Egli pronunciò: — Certamente quel signore aveva chiamato un altro numero.
Guardai con ammirazione l'uomo prodigioso che a primo colpo aveva risolto un intricatissimo problema. Egli intanto parlava con abbondanza. Aveva cominciato col raccontarmi altri aneddoti telefonici d'ogni genere, s'era interrotto per apostrofare piacevolmente due donne che passavano, poi aveva ripreso a dissertare, non più di telefoni, ma della situazione politica; a un certo punto mi costrinse ad accettare un secondo ponce — e per me era il terzo —; mi domandò il prezzo del mio vestito e mi fece solennemente promettere di servirmi d'ora innanzi dal suo sarto; poi d'un tratto s'alzò come un vento, dicendo:
— Dieci minuti a mezzogiorno. Tu ora m'accompagni un momento alla Succursale.
Uscimmo; i tre ponci dal mio stomaco digiuno si scontrarono torbidamente col freddo intenso della strada, fumigarono con ira verso le estreme regioni inferiori e superiori del mio corpo. Arrivati a una delle vie interne del centro della città, il compagno, che aveva sempre parlato, si fermò a un portone basso. Cercai di salutarlo ma egli gridò:
— Sarebbe bella che tu mi piantassi qui a questo modo!
Salimmo a un secondo piano e accettammo l'invito d'un cartello bianco che da un uscio vetrato diceva: Avanti. Nè, parlando egli, ebbi mai agio di domandargli di che cosa fosse succursale il luogo che aveva così designato, nè l'aspetto dell'anticamera m'istruì al proposito.
Eravamo appena entrati e cercavamo qualcuno cui rivolgerci, quando d'un tratto nella parete di fondo vedemmo sollevarsi una portiera di stoffa, e uscirne, sbattendo violentemente un uscio, una signora con un cappello e un petto poderosamente sviluppati in ampiezza, la quale traversò la stanza come un turbine gridando:
— .... e ricordatevi che in questo schifoso casino non ci metterò mai più i piedi.
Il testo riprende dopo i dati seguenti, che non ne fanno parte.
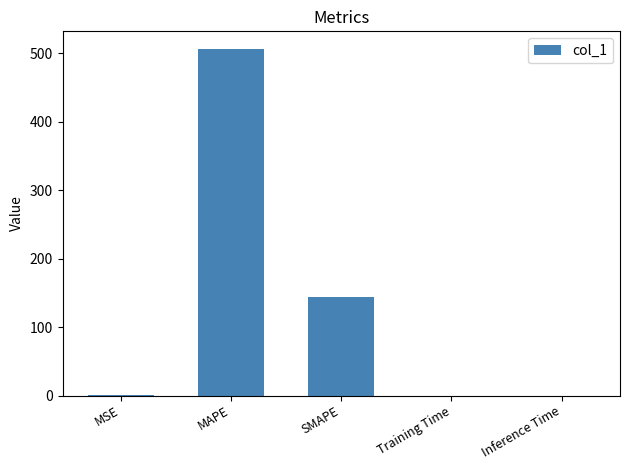

What is the maximum value shown in the chart?

506.9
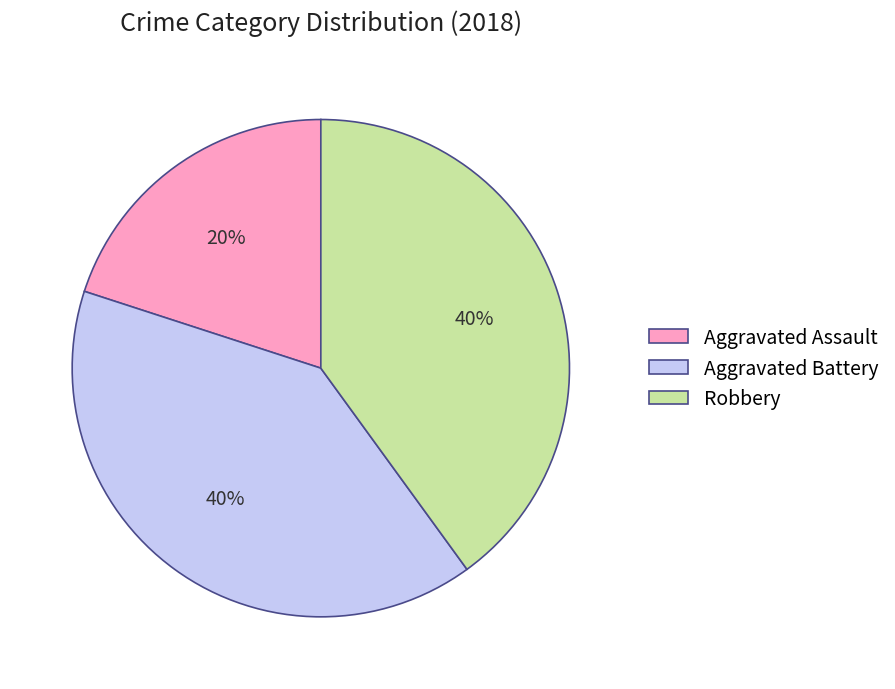

Is the sum of Aggravated Assault and Robbery greater than half?

Yes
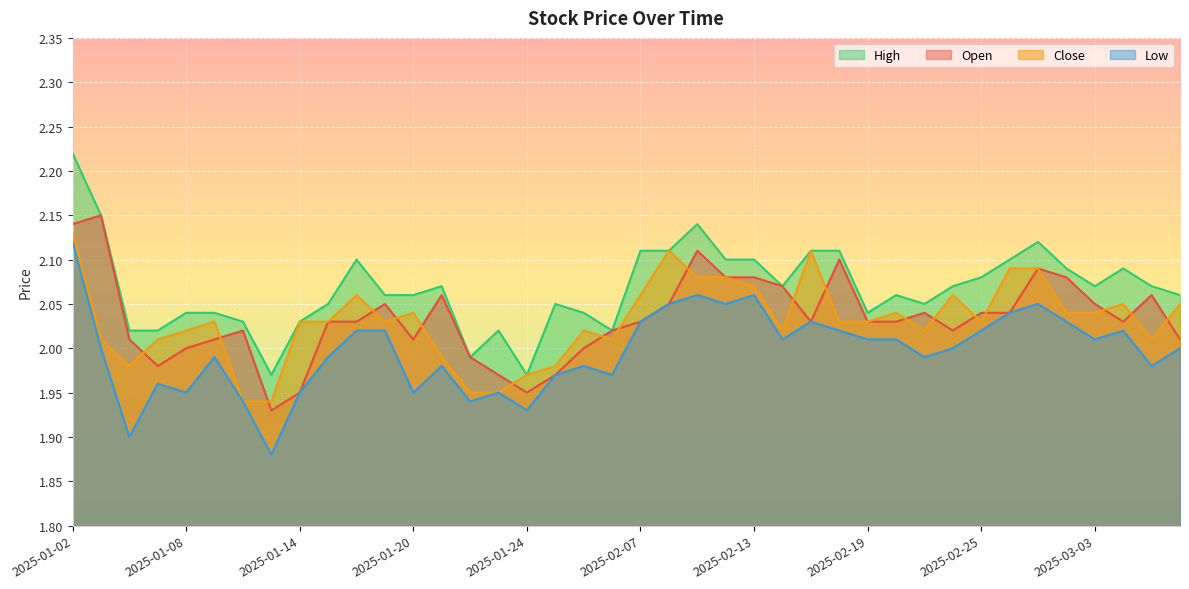

What is the value of the open point at the 27th from the left?

2.0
Questa frase durò esattamente il tempo che occorse al ciclone per coprire la lunghezza della stanza dalla detta portiera all'uscio d'ingresso, dal quale ella uscì, similmente sbattendolo: onde il tragitto fulmineo e la pittoresca frase di quell'apparizione corpulenta rimasero come incorniciati e incastonati tra due tonfi.